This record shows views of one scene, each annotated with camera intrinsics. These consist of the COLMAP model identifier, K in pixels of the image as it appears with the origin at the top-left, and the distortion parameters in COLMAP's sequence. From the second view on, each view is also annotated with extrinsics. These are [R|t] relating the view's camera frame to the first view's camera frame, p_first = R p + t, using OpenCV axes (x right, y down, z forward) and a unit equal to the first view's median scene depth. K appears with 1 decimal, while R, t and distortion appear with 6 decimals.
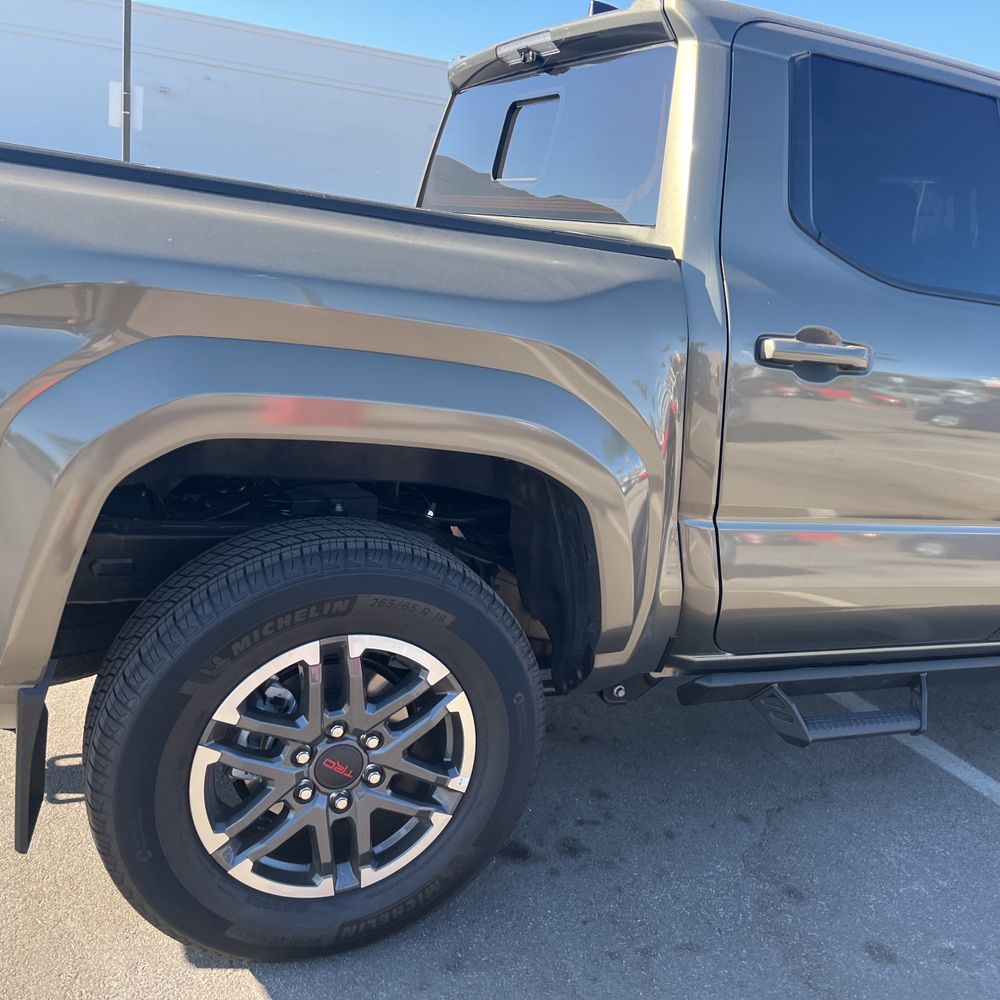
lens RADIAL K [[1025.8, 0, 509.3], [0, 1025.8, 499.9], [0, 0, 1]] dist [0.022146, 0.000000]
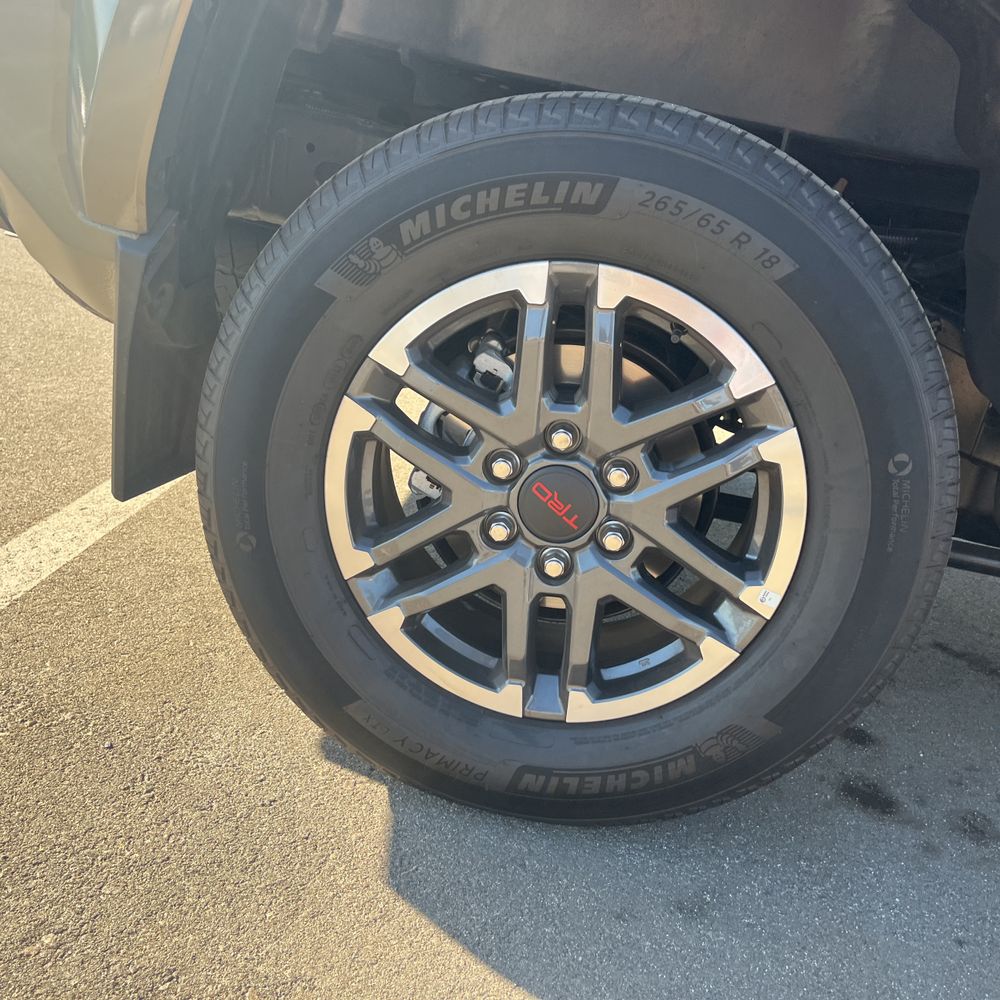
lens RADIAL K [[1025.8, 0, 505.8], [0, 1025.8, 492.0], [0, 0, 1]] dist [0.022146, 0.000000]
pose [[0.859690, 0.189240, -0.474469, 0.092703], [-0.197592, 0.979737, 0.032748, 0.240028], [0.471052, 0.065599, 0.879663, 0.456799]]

Task objective
Reproduce all of the data above line for line, without changing anything, and leave out the pictures.

Task solution
This record shows views of one scene, each annotated with camera intrinsics. These consist of the COLMAP model identifier, K in pixels of the image as it appears with the origin at the top-left, and the distortion parameters in COLMAP's sequence. From the second view on, each view is also annotated with extrinsics. These are [R|t] relating the view's camera frame to the first view's camera frame, p_first = R p + t, using OpenCV axes (x right, y down, z forward) and a unit equal to the first view's median scene depth. K appears with 1 decimal, while R, t and distortion appear with 6 decimals.
lens RADIAL K [[1025.8, 0, 509.3], [0, 1025.8, 499.9], [0, 0, 1]] dist [0.022146, 0.000000]
lens RADIAL K [[1025.8, 0, 505.8], [0, 1025.8, 492.0], [0, 0, 1]] dist [0.022146, 0.000000]
pose [[0.859690, 0.189240, -0.474469, 0.092703], [-0.197592, 0.979737, 0.032748, 0.240028], [0.471052, 0.065599, 0.879663, 0.456799]]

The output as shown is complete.